*** Block opens ***
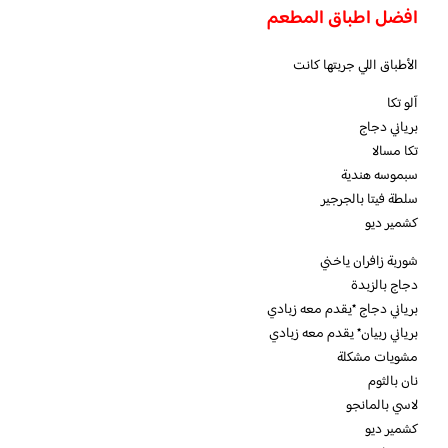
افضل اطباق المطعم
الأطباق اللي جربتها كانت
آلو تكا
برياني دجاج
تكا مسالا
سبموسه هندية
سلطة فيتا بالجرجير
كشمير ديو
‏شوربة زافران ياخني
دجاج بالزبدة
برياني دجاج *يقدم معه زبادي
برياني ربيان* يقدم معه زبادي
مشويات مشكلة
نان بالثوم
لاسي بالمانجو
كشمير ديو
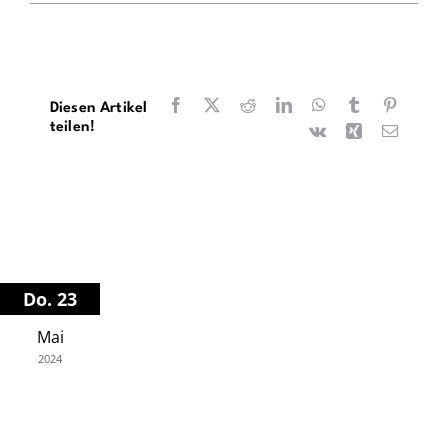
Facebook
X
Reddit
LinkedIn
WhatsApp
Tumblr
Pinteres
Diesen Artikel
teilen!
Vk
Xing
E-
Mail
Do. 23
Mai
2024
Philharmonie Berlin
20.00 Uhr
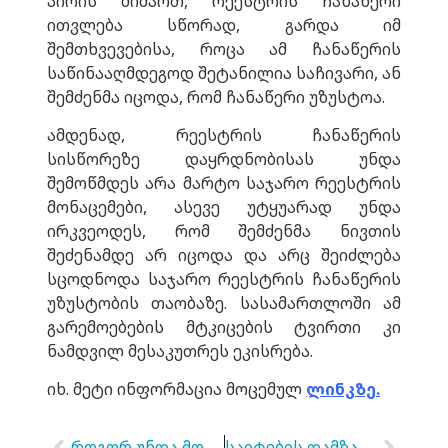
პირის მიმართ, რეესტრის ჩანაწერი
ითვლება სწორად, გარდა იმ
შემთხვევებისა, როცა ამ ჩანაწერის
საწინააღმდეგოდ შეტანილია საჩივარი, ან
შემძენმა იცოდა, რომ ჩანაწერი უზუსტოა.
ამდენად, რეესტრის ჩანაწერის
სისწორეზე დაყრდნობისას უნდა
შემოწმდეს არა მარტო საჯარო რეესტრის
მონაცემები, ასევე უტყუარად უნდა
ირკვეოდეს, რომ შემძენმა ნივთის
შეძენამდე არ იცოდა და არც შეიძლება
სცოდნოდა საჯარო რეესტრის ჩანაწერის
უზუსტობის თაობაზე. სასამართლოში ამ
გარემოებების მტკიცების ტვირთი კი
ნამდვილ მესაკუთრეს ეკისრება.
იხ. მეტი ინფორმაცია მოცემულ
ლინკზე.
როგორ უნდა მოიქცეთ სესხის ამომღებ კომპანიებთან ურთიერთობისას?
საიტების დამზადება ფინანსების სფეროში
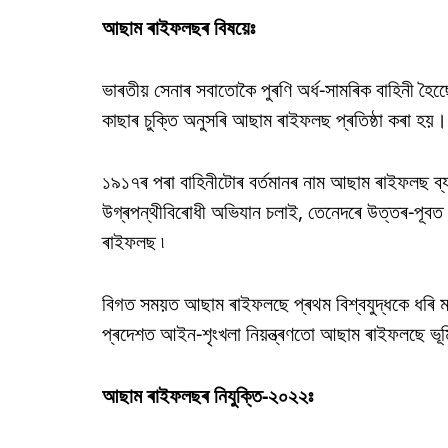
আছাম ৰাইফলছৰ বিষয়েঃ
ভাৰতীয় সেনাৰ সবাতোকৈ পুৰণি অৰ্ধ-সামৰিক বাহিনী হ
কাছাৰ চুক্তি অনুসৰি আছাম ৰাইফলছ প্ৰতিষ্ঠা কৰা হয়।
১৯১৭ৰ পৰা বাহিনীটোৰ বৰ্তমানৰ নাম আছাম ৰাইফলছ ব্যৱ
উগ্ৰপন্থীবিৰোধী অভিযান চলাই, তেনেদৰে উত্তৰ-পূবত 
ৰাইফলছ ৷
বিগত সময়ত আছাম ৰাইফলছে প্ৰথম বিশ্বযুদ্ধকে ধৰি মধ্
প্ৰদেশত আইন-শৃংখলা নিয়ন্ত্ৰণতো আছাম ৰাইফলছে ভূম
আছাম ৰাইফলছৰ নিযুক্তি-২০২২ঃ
*** Block closes ***
• To do: Restate, line by line and word for word, everything from the top of the material through the line that contains "შემთხვევებისა, როცა ამ ჩანაწერის". Leave pictures out.

• Completed exercise:
افضل اطباق المطعم
الأطباق اللي جربتها كانت
آلو تكا
برياني دجاج
تكا مسالا
سبموسه هندية
سلطة فيتا بالجرجير
كشمير ديو
‏شوربة زافران ياخني
دجاج بالزبدة
برياني دجاج *يقدم معه زبادي
برياني ربيان* يقدم معه زبادي
مشويات مشكلة
نان بالثوم
لاسي بالمانجو
كشمير ديو
Facebook
X
Reddit
LinkedIn
WhatsApp
Tumblr
Pinteres
Diesen Artikel
teilen!
Vk
Xing
E-
Mail
Do. 23
Mai
2024
Philharmonie Berlin
20.00 Uhr
პირის მიმართ, რეესტრის ჩანაწერი
ითვლება სწორად, გარდა იმ
შემთხვევებისა, როცა ამ ჩანაწერის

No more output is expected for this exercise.